■ **THE PROBLEM**
Pull out each line in the data below that contains the string "HTML".

■ **RECORD EXCERPTS**
== == ==

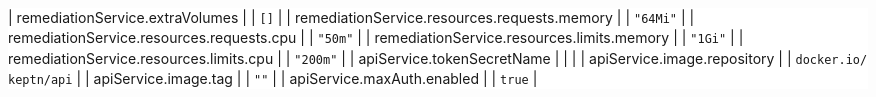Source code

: | remediationService.extraVolumes                                   |                                                                                                                                                                                                                                                                                                                                                                                                                                                         | <code>[]</code>                                                                                                 |
| remediationService.resources.requests.memory                      |                                                                                                                                                                                                                                                                                                                                                                                                                                                         | <code>"64Mi"</code>                                                                                             |
| remediationService.resources.requests.cpu                         |                                                                                                                                                                                                                                                                                                                                                                                                                                                         | <code>"50m"</code>                                                                                              |
| remediationService.resources.limits.memory                        |                                                                                                                                                                                                                                                                                                                                                                                                                                                         | <code>"1Gi"</code>                                                                                              |
| remediationService.resources.limits.cpu                           |                                                                                                                                                                                                                                                                                                                                                                                                                                                         | <code>"200m"</code>                                                                                             |
| apiService.tokenSecretName                                        |                                                                                                                                                                                                                                                                                                                                                                                                                                                         | <code></code>                                                                                                   |
| apiService.image.repository                                       |                                                                                                                                                                                                                                                                                                                                                                                                                                                         | <code>docker.io/keptn/api</code>                                                                                |
| apiService.image.tag                                              |                                                                                                                                                                                                                                                                                                                                                                                                                                                         | <code>""</code>                                                                                                 |
| apiService.maxAuth.enabled                                        |                                                                                                                                                                                                                                                                                                                                                                                                                                                         | <code>true</code>                                                                                               |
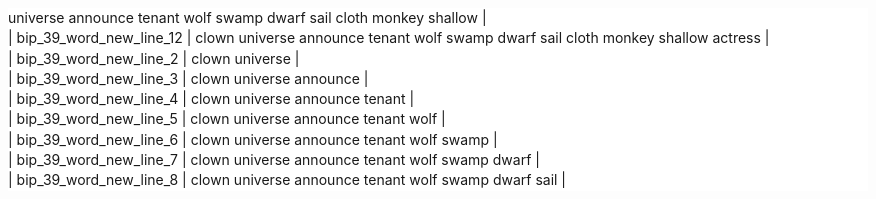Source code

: universe
announce
tenant
wolf
swamp
dwarf
sail
cloth
monkey
shallow |  
| bip_39_word_new_line_12 | clown
universe
announce
tenant
wolf
swamp
dwarf
sail
cloth
monkey
shallow
actress |  
| bip_39_word_new_line_2 | clown
universe |  
| bip_39_word_new_line_3 | clown
universe
announce |  
| bip_39_word_new_line_4 | clown
universe
announce
tenant |  
| bip_39_word_new_line_5 | clown
universe
announce
tenant
wolf |  
| bip_39_word_new_line_6 | clown
universe
announce
tenant
wolf
swamp |  
| bip_39_word_new_line_7 | clown
universe
announce
tenant
wolf
swamp
dwarf |  
| bip_39_word_new_line_8 | clown
universe
announce
tenant
wolf
swamp
dwarf
sail |  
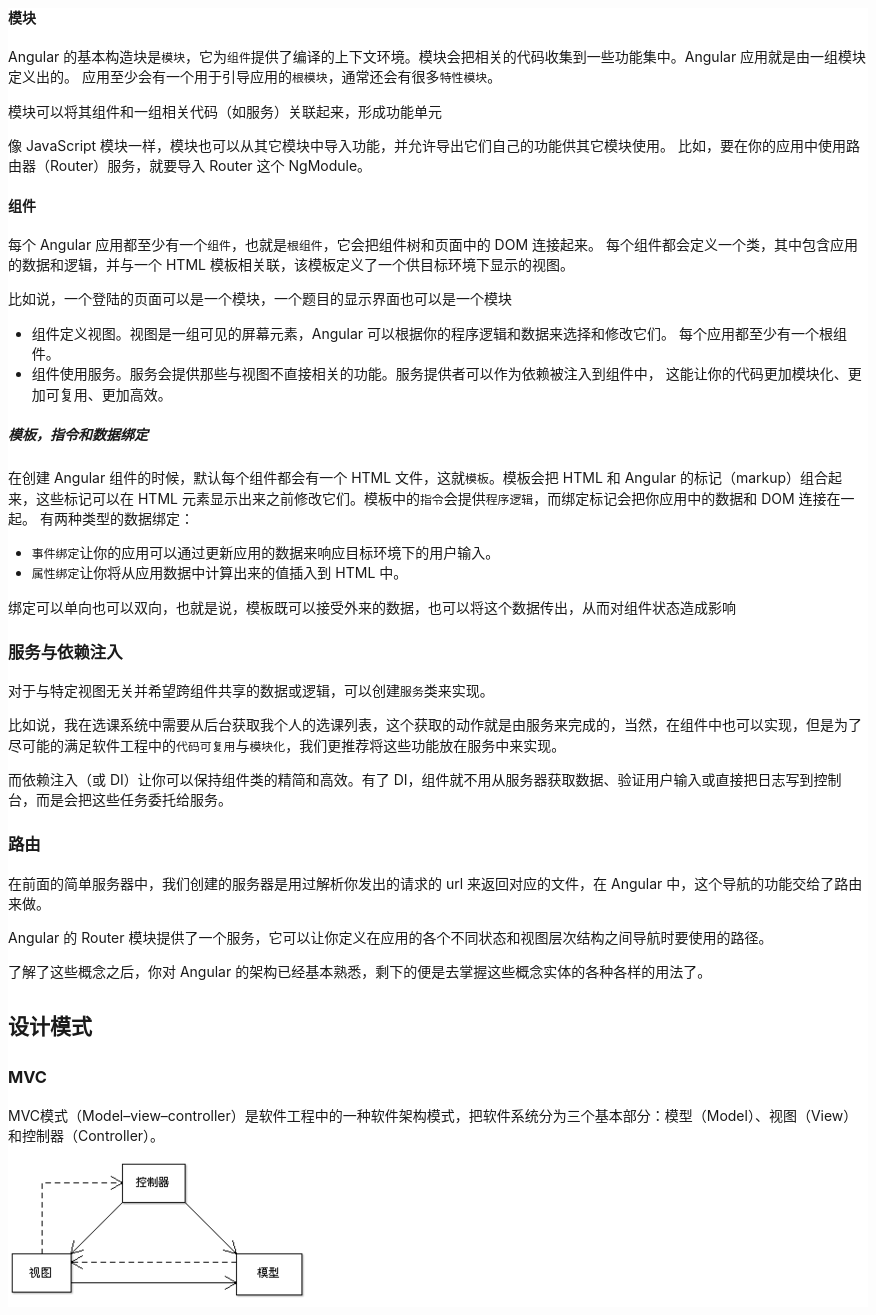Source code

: #### 模块

Angular 的基本构造块是`模块`，它为`组件`提供了编译的上下文环境。模块会把相关的代码收集到一些功能集中。Angular 应用就是由一组模块定义出的。 应用至少会有一个用于引导应用的`根模块`，通常还会有很多`特性模块`。

模块可以将其组件和一组相关代码（如服务）关联起来，形成功能单元

像 JavaScript 模块一样，模块也可以从其它模块中导入功能，并允许导出它们自己的功能供其它模块使用。 比如，要在你的应用中使用路由器（Router）服务，就要导入 Router 这个 NgModule。

#### 组件

每个 Angular 应用都至少有一个`组件`，也就是`根组件`，它会把组件树和页面中的 DOM 连接起来。 每个组件都会定义一个类，其中包含应用的数据和逻辑，并与一个 HTML 模板相关联，该模板定义了一个供目标环境下显示的视图。

比如说，一个登陆的页面可以是一个模块，一个题目的显示界面也可以是一个模块



* 组件定义视图。视图是一组可见的屏幕元素，Angular 可以根据你的程序逻辑和数据来选择和修改它们。 每个应用都至少有一个根组件。
* 组件使用服务。服务会提供那些与视图不直接相关的功能。服务提供者可以作为依赖被注入到组件中， 这能让你的代码更加模块化、更加可复用、更加高效。

##### 模板，指令和数据绑定

在创建 Angular 组件的时候，默认每个组件都会有一个 HTML 文件，这就`模板`。模板会把 HTML 和 Angular 的标记（markup）组合起来，这些标记可以在 HTML 元素显示出来之前修改它们。模板中的`指令`会提供`程序逻辑`，而绑定标记会把你应用中的数据和 DOM 连接在一起。 有两种类型的数据绑定：

* `事件绑定`让你的应用可以通过更新应用的数据来响应目标环境下的用户输入。
* `属性绑定`让你将从应用数据中计算出来的值插入到 HTML 中。

绑定可以单向也可以双向，也就是说，模板既可以接受外来的数据，也可以将这个数据传出，从而对组件状态造成影响

### 服务与依赖注入

对于与特定视图无关并希望跨组件共享的数据或逻辑，可以创建`服务`类来实现。

比如说，我在选课系统中需要从后台获取我个人的选课列表，这个获取的动作就是由服务来完成的，当然，在组件中也可以实现，但是为了尽可能的满足软件工程中的`代码可复用`与`模块化`，我们更推荐将这些功能放在服务中来实现。

而依赖注入（或 DI）让你可以保持组件类的精简和高效。有了 DI，组件就不用从服务器获取数据、验证用户输入或直接把日志写到控制台，而是会把这些任务委托给服务。

### 路由

在前面的简单服务器中，我们创建的服务器是用过解析你发出的请求的 url 来返回对应的文件，在 Angular 中，这个导航的功能交给了路由来做。

Angular 的 Router 模块提供了一个服务，它可以让你定义在应用的各个不同状态和视图层次结构之间导航时要使用的路径。

了解了这些概念之后，你对 Angular 的架构已经基本熟悉，剩下的便是去掌握这些概念实体的各种各样的用法了。

## 设计模式

### MVC

MVC模式（Model–view–controller）是软件工程中的一种软件架构模式，把软件系统分为三个基本部分：模型（Model）、视图（View）和控制器（Controller）。

![](./300px-ModelViewControllerDiagramZh.png)
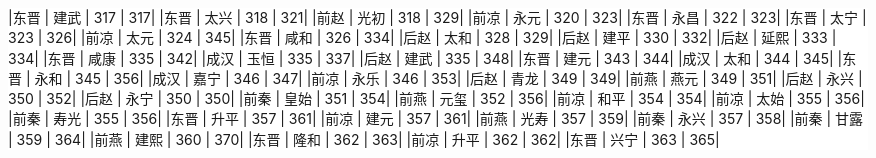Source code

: |东晋 | 建武 | 317 | 317|
|东晋 | 太兴 | 318 | 321|
|前赵 | 光初 | 318 | 329|
|前凉 | 永元 | 320 | 323|
|东晋 | 永昌 | 322 | 323|
|东晋 | 太宁 | 323 | 326|
|前凉 | 太元 | 324 | 345|
|东晋 | 咸和 | 326 | 334|
|后赵 | 太和 | 328 | 329|
|后赵 | 建平 | 330 | 332|
|后赵 | 延熙 | 333 | 334|
|东晋 | 咸康 | 335 | 342|
|成汉 | 玉恒 | 335 | 337|
|后赵 | 建武 | 335 | 348|
|东晋 | 建元 | 343 | 344|
|成汉 | 太和 | 344 | 345|
|东晋 | 永和 | 345 | 356|
|成汉 | 嘉宁 | 346 | 347|
|前凉 | 永乐 | 346 | 353|
|后赵 | 青龙 | 349 | 349|
|前燕 | 燕元 | 349 | 351|
|后赵 | 永兴 | 350 | 352|
|后赵 | 永宁 | 350 | 350|
|前秦 | 皇始 | 351 | 354|
|前燕 | 元玺 | 352 | 356|
|前凉 | 和平 | 354 | 354|
|前凉 | 太始 | 355 | 356|
|前秦 | 寿光 | 355 | 356|
|东晋 | 升平 | 357 | 361|
|前凉 | 建元 | 357 | 361|
|前燕 | 光寿 | 357 | 359|
|前秦 | 永兴 | 357 | 358|
|前秦 | 甘露 | 359 | 364|
|前燕 | 建熙 | 360 | 370|
|东晋 | 隆和 | 362 | 363|
|前凉 | 升平 | 362 | 362|
|东晋 | 兴宁 | 363 | 365|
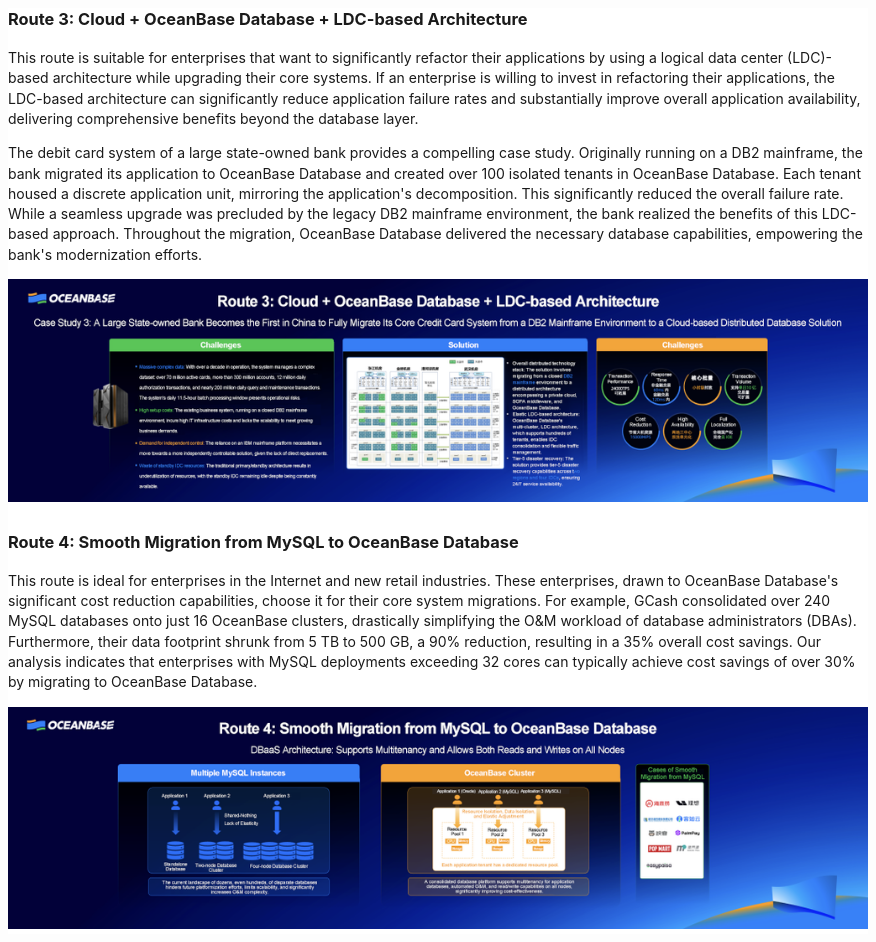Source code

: ### **Route 3: Cloud + OceanBase Database + LDC-based Architecture**

This route is suitable for enterprises that want to significantly refactor their applications by using a logical data center (LDC)-based architecture while upgrading their core systems. If an enterprise is willing to invest in refactoring their applications, the LDC-based architecture can significantly reduce application failure rates and substantially improve overall application availability, delivering comprehensive benefits beyond the database layer.

The debit card system of a large state-owned bank provides a compelling case study. Originally running on a DB2 mainframe, the bank migrated its application to OceanBase Database and created over 100 isolated tenants in OceanBase Database. Each tenant housed a discrete application unit, mirroring the application's decomposition. This significantly reduced the overall failure rate. While a seamless upgrade was precluded by the legacy DB2 mainframe environment, the bank realized the benefits of this LDC-based approach. Throughout the migration, OceanBase Database delivered the necessary database capabilities, empowering the bank's modernization efforts.

![1701398230](/img/blogs/tech/ob-db-transform/image/1701398210021.png)

### **Route 4: Smooth Migration from MySQL to OceanBase Database**

This route is ideal for enterprises in the Internet and new retail industries. These enterprises, drawn to OceanBase Database's significant cost reduction capabilities, choose it for their core system migrations. For example, GCash consolidated over 240 MySQL databases onto just 16 OceanBase clusters, drastically simplifying the O&M workload of database administrators (DBAs). Furthermore, their data footprint shrunk from 5 TB to 500 GB, a 90% reduction, resulting in a 35% overall cost savings. Our analysis indicates that enterprises with MySQL deployments exceeding 32 cores can typically achieve cost savings of over 30% by migrating to OceanBase Database.

![1701398315](/img/blogs/tech/ob-db-transform/image/1701398294996.png)
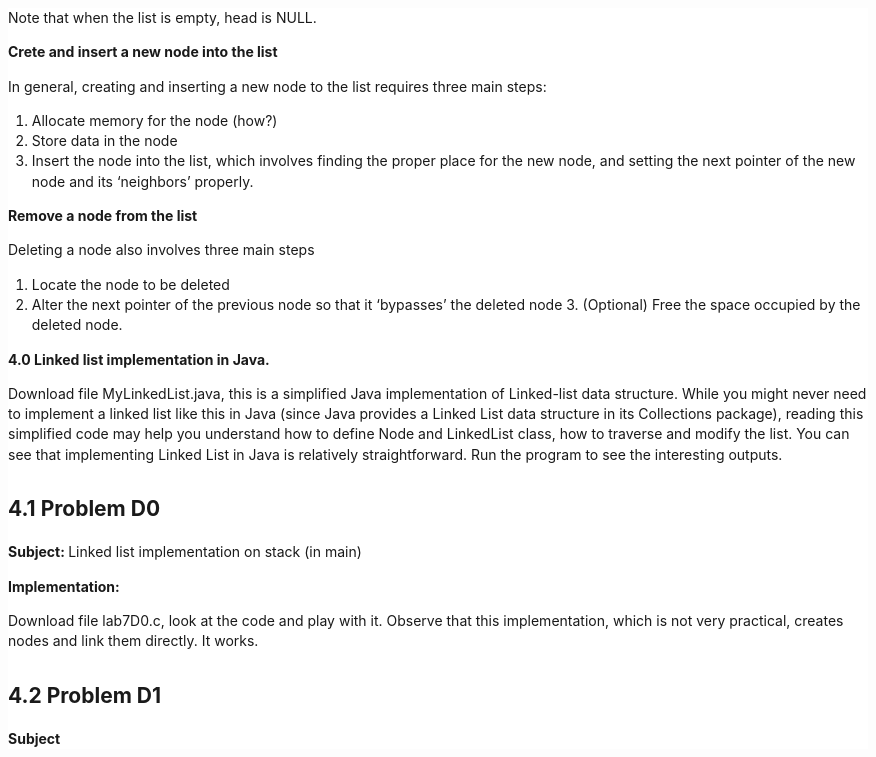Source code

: Note that when the list is empty, head is NULL.




<strong>Crete and insert a new node into the list </strong>

In general, creating and inserting a new node to the list requires three main steps:

<ol>

 <li>Allocate memory for the node (how?)</li>

 <li>Store data in the node</li>

 <li>Insert the node into the list, which involves finding the proper place for the new node, and setting the next pointer of the new node and its ‘neighbors’ properly.</li>

</ol>

<strong> </strong>

<strong>Remove a node from the list </strong>

Deleting a node also involves three main steps

<ol>

 <li>Locate the node to be deleted</li>

 <li>Alter the next pointer of the previous node so that it ‘bypasses’ the deleted node 3. (Optional) Free the space occupied by the deleted node.</li>

</ol>

<strong> </strong>

<strong>4.0 Linked list implementation in Java. </strong>

Download file MyLinkedList.java, this is a simplified Java implementation of Linked-list data structure. While you might never need to implement a linked list like this in Java (since Java provides a Linked List data structure in its Collections package), reading this simplified code may help you understand how to define Node and LinkedList class, how to traverse and modify the list. You can see that implementing Linked List in Java is relatively straightforward.   Run the program to see the interesting outputs.

<strong> </strong>

<h2>4.1 Problem D0</h2>

<strong>Subject:  </strong>Linked list implementation on stack (in main)

<strong> </strong>

<strong>Implementation:  </strong>

Download file lab7D0.c, look at the code and play with it. Observe that this implementation, which is not very practical, creates nodes and link them directly. It works.

<strong> </strong>

<h2>4.2 Problem D1</h2>

<strong>Subject</strong><strong>  </strong>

== == ==

■ **ANSWER BELOW**
每个 Angular 应用都至少有一个`组件`，也就是`根组件`，它会把组件树和页面中的 DOM 连接起来。 每个组件都会定义一个类，其中包含应用的数据和逻辑，并与一个 HTML 模板相关联，该模板定义了一个供目标环境下显示的视图。
在创建 Angular 组件的时候，默认每个组件都会有一个 HTML 文件，这就`模板`。模板会把 HTML 和 Angular 的标记（markup）组合起来，这些标记可以在 HTML 元素显示出来之前修改它们。模板中的`指令`会提供`程序逻辑`，而绑定标记会把你应用中的数据和 DOM 连接在一起。 有两种类型的数据绑定：
* `属性绑定`让你将从应用数据中计算出来的值插入到 HTML 中。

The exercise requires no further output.